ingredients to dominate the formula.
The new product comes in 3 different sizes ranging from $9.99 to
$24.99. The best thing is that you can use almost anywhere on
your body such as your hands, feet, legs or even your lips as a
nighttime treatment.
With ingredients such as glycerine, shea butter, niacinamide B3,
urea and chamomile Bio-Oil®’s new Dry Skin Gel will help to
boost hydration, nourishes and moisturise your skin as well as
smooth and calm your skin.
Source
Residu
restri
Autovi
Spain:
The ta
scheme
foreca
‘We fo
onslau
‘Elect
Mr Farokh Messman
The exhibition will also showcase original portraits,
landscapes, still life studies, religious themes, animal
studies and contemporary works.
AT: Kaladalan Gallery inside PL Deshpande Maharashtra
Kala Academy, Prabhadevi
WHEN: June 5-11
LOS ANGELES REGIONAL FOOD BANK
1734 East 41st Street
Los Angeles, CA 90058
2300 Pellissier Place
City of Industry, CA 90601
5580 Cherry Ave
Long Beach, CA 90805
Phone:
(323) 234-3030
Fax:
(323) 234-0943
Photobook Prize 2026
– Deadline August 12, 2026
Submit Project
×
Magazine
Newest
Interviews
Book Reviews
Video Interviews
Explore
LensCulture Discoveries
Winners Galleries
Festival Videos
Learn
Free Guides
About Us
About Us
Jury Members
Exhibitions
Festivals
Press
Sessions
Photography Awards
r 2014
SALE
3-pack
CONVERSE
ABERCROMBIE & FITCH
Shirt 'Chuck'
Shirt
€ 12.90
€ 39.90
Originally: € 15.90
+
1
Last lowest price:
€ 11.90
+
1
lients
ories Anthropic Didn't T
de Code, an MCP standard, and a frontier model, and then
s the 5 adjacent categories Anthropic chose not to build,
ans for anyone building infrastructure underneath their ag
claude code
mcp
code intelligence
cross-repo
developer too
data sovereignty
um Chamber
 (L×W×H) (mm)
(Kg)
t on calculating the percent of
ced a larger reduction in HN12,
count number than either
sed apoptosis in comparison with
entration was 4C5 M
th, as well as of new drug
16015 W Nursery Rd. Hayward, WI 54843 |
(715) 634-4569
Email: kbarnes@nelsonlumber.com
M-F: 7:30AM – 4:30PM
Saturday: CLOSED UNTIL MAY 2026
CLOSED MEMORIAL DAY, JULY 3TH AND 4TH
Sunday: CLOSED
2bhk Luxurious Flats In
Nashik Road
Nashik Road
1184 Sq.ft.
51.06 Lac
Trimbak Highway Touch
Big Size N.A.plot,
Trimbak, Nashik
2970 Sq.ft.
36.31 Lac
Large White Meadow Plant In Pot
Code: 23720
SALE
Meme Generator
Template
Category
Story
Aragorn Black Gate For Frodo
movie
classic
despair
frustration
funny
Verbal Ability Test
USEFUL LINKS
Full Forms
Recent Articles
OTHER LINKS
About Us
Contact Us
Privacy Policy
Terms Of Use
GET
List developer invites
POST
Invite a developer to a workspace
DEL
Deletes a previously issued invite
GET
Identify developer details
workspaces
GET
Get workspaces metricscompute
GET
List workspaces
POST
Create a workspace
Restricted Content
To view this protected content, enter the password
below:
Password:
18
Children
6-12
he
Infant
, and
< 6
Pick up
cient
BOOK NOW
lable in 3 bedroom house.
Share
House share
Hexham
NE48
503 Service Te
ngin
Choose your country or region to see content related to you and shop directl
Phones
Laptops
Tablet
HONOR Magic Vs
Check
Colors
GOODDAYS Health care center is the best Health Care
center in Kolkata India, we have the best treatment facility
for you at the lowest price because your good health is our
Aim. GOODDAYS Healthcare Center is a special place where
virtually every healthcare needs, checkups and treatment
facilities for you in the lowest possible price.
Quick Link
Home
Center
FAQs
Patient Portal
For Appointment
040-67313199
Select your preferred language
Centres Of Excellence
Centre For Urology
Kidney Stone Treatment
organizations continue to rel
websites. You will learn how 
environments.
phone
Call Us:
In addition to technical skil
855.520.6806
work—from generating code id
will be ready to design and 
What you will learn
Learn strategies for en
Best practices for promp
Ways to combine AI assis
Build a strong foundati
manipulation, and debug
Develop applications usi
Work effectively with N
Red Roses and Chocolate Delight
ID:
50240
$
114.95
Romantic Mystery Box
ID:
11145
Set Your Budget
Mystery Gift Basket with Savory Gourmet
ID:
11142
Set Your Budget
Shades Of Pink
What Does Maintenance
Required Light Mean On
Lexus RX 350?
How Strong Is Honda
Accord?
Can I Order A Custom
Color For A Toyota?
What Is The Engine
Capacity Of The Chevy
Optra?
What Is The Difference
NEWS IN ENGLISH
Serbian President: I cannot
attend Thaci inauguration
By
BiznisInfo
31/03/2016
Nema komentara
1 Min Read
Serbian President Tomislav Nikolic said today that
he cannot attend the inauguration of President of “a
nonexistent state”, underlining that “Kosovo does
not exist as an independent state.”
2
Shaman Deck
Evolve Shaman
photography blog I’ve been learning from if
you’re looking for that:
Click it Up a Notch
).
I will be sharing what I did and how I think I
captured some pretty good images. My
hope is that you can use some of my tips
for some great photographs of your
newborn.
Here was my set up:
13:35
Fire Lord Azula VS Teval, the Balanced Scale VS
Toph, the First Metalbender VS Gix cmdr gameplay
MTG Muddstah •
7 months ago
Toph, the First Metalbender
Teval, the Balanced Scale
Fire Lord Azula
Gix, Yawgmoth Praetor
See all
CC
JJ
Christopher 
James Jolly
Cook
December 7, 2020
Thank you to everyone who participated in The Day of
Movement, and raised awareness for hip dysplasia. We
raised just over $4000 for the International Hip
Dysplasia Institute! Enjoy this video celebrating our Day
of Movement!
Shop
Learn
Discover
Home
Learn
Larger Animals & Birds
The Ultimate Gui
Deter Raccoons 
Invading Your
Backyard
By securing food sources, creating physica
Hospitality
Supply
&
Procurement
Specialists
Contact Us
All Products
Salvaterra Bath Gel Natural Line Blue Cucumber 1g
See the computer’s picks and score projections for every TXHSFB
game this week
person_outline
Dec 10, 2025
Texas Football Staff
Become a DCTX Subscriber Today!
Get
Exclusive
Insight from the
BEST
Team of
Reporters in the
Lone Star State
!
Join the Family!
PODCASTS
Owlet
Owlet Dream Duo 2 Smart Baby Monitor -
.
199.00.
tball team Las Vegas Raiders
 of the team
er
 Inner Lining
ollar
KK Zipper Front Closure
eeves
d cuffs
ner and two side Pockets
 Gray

**Assignment:** All of the data above is to be transcribed without alteration.

**Expected answer:**
ingredients to dominate the formula.
The new product comes in 3 different sizes ranging from $9.99 to
$24.99. The best thing is that you can use almost anywhere on
your body such as your hands, feet, legs or even your lips as a
nighttime treatment.
With ingredients such as glycerine, shea butter, niacinamide B3,
urea and chamomile Bio-Oil®’s new Dry Skin Gel will help to
boost hydration, nourishes and moisturise your skin as well as
smooth and calm your skin.
Source
Residu
restri
Autovi
Spain:
The ta
scheme
foreca
‘We fo
onslau
‘Elect
Mr Farokh Messman
The exhibition will also showcase original portraits,
landscapes, still life studies, religious themes, animal
studies and contemporary works.
AT: Kaladalan Gallery inside PL Deshpande Maharashtra
Kala Academy, Prabhadevi
WHEN: June 5-11
LOS ANGELES REGIONAL FOOD BANK
1734 East 41st Street
Los Angeles, CA 90058
2300 Pellissier Place
City of Industry, CA 90601
5580 Cherry Ave
Long Beach, CA 90805
Phone:
(323) 234-3030
Fax:
(323) 234-0943
Photobook Prize 2026
– Deadline August 12, 2026
Submit Project
×
Magazine
Newest
Interviews
Book Reviews
Video Interviews
Explore
LensCulture Discoveries
Winners Galleries
Festival Videos
Learn
Free Guides
About Us
About Us
Jury Members
Exhibitions
Festivals
Press
Sessions
Photography Awards
r 2014
SALE
3-pack
CONVERSE
ABERCROMBIE & FITCH
Shirt 'Chuck'
Shirt
€ 12.90
€ 39.90
Originally: € 15.90
+
1
Last lowest price:
€ 11.90
+
1
lients
ories Anthropic Didn't T
de Code, an MCP standard, and a frontier model, and then
s the 5 adjacent categories Anthropic chose not to build,
ans for anyone building infrastructure underneath their ag
claude code
mcp
code intelligence
cross-repo
developer too
data sovereignty
um Chamber
 (L×W×H) (mm)
(Kg)
t on calculating the percent of
ced a larger reduction in HN12,
count number than either
sed apoptosis in comparison with
entration was 4C5 M
th, as well as of new drug
16015 W Nursery Rd. Hayward, WI 54843 |
(715) 634-4569
Email: kbarnes@nelsonlumber.com
M-F: 7:30AM – 4:30PM
Saturday: CLOSED UNTIL MAY 2026
CLOSED MEMORIAL DAY, JULY 3TH AND 4TH
Sunday: CLOSED
2bhk Luxurious Flats In
Nashik Road
Nashik Road
1184 Sq.ft.
51.06 Lac
Trimbak Highway Touch
Big Size N.A.plot,
Trimbak, Nashik
2970 Sq.ft.
36.31 Lac
Large White Meadow Plant In Pot
Code: 23720
SALE
Meme Generator
Template
Category
Story
Aragorn Black Gate For Frodo
movie
classic
despair
frustration
funny
Verbal Ability Test
USEFUL LINKS
Full Forms
Recent Articles
OTHER LINKS
About Us
Contact Us
Privacy Policy
Terms Of Use
GET
List developer invites
POST
Invite a developer to a workspace
DEL
Deletes a previously issued invite
GET
Identify developer details
workspaces
GET
Get workspaces metricscompute
GET
List workspaces
POST
Create a workspace
Restricted Content
To view this protected content, enter the password
below:
Password:
18
Children
6-12
he
Infant
, and
< 6
Pick up
cient
BOOK NOW
lable in 3 bedroom house.
Share
House share
Hexham
NE48
503 Service Te
ngin
Choose your country or region to see content related to you and shop directl
Phones
Laptops
Tablet
HONOR Magic Vs
Check
Colors
GOODDAYS Health care center is the best Health Care
center in Kolkata India, we have the best treatment facility
for you at the lowest price because your good health is our
Aim. GOODDAYS Healthcare Center is a special place where
virtually every healthcare needs, checkups and treatment
facilities for you in the lowest possible price.
Quick Link
Home
Center
FAQs
Patient Portal
For Appointment
040-67313199
Select your preferred language
Centres Of Excellence
Centre For Urology
Kidney Stone Treatment
organizations continue to rel
websites. You will learn how 
environments.
phone
Call Us:
In addition to technical skil
855.520.6806
work—from generating code id
will be ready to design and 
What you will learn
Learn strategies for en
Best practices for promp
Ways to combine AI assis
Build a strong foundati
manipulation, and debug
Develop applications usi
Work effectively with N
Red Roses and Chocolate Delight
ID:
50240
$
114.95
Romantic Mystery Box
ID:
11145
Set Your Budget
Mystery Gift Basket with Savory Gourmet
ID:
11142
Set Your Budget
Shades Of Pink
What Does Maintenance
Required Light Mean On
Lexus RX 350?
How Strong Is Honda
Accord?
Can I Order A Custom
Color For A Toyota?
What Is The Engine
Capacity Of The Chevy
Optra?
What Is The Difference
NEWS IN ENGLISH
Serbian President: I cannot
attend Thaci inauguration
By
BiznisInfo
31/03/2016
Nema komentara
1 Min Read
Serbian President Tomislav Nikolic said today that
he cannot attend the inauguration of President of “a
nonexistent state”, underlining that “Kosovo does
not exist as an independent state.”
2
Shaman Deck
Evolve Shaman
photography blog I’ve been learning from if
you’re looking for that:
Click it Up a Notch
).
I will be sharing what I did and how I think I
captured some pretty good images. My
hope is that you can use some of my tips
for some great photographs of your
newborn.
Here was my set up:
13:35
Fire Lord Azula VS Teval, the Balanced Scale VS
Toph, the First Metalbender VS Gix cmdr gameplay
MTG Muddstah •
7 months ago
Toph, the First Metalbender
Teval, the Balanced Scale
Fire Lord Azula
Gix, Yawgmoth Praetor
See all
CC
JJ
Christopher 
James Jolly
Cook
December 7, 2020
Thank you to everyone who participated in The Day of
Movement, and raised awareness for hip dysplasia. We
raised just over $4000 for the International Hip
Dysplasia Institute! Enjoy this video celebrating our Day
of Movement!
Shop
Learn
Discover
Home
Learn
Larger Animals & Birds
The Ultimate Gui
Deter Raccoons 
Invading Your
Backyard
By securing food sources, creating physica
Hospitality
Supply
&
Procurement
Specialists
Contact Us
All Products
Salvaterra Bath Gel Natural Line Blue Cucumber 1g
See the computer’s picks and score projections for every TXHSFB
game this week
person_outline
Dec 10, 2025
Texas Football Staff
Become a DCTX Subscriber Today!
Get
Exclusive
Insight from the
BEST
Team of
Reporters in the
Lone Star State
!
Join the Family!
PODCASTS
Owlet
Owlet Dream Duo 2 Smart Baby Monitor -
.
199.00.
tball team Las Vegas Raiders
 of the team
er
 Inner Lining
ollar
KK Zipper Front Closure
eeves
d cuffs
ner and two side Pockets
 Gray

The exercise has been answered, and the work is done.